So what's left for those of us to look for from Sir Doug, besides memories of the man and his music? Well, Tornado Records' Bill Bentley says, "I had a lot of plans with Doug. Now I won't get to do them with him, but I will do them for him." (Look for Bill's lovely piece on Doug also in our tribute.) Sahm's country album for Tornado is in the can, for instance, with the plans to issue The Return of Wayne Douglas (named after Sahm's country persona, who previously attempted fame with the single "Be Real") still on for March. Also, there's the planned Volume 2 of the Texas Tornados' Live From the Limo sessions from last year, the release of which the Tornados had planned to discuss at a meeting scheduled for December. Bentley says he doesn't know who's got the rights to that one, but he points out that Sahm himself had recently bought back the rights for last year's SDQ '98 (featuring the Gourds) from Watermelon, as he was particularly proud of the album. Bentley says that if they can legally do it, Tornado Records would be equally proud to reissue that disc. Coming up from public TV, the Austin City Limits episode that the Texas Tornados shot recently is scheduled to air in early 2000 (possibly March), while on public radio, KUT's Larry Monroe says he's going to play a tape of the last time Doug was on his Texas Radio program (1/24/99) at 9pm this coming Sunday.

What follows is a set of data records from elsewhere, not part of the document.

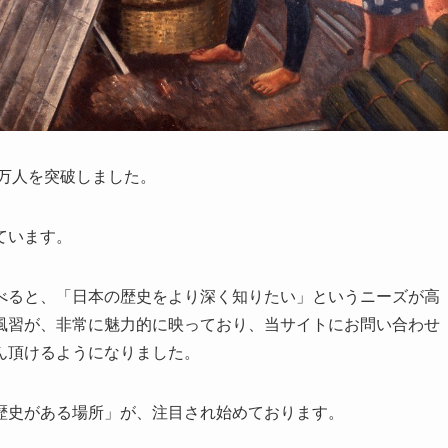
万人を突破しました。
ています。
べると、「日本の歴史をより深く知りたい」というニーズが高
風習が、非常に魅力的に映っており、当サイトにお問い合わせ
ん頂けるようになりました。
歴史がある場所」が、注目され始めております。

All this is merely a drop in the enormous bucket that is Doug Sahm's half-century-plus musical career. Due to the fact that his dozens of releases came out on dozens of labels, and have been repackaged in dozens of configurations, rounding up the complete Sahm catalogue may be nearly as impossible as culling Duke Ellington's recorded output! That chaos may finally be turning to order, posits Bentley, who says he's been talking with reissue rangers Rhino Records, and there's the possibility that a long-overdue, comprehensive box set might be in the works in the not-too-far future. "I think we have a really good chance" of getting Rhino to assemble the definitive Sahm collection, says Bentley proudly, adding with only a hint of resignation, "Of course, he had to be dead first." Being dead also leads to memorials, and in the works are plans to get Sahm nominated to the Rock & Roll Hall of Fame via the local Grammys chapter. Also, given that Walter Hyatt has a bench and Stevie Ray Vaughan a statue on the Hike & Bike Trail, it's been suggested that some sort of memorial to Sahm be erected in that area. To that effect, son Shandon says that what Doug really wanted was a tree planted in his memory. That seems awfully, how shall I put it, tame to me. Not that I'm actually against the tree thing, but let's just say that in addition, we need to start working on the guys at the national weather bureau in anticipation of the next time the letter "D" comes around on the naming list for Texas tornados (or is that hurricanes?). Considering this entry in the "too weird for words" department, that push should probably begin sooner than later: Clifford Antone reports that he found a message on his Call Notes at home from Sahm a day or two before Doug left for New Mexico. "Too many yuppies," he complained to the clubowner and went on to talk about a future date at the club, before ending the message with an eerie, "This is the Texas Tornado, and I'm outta here -- whoooooooooossssssh!"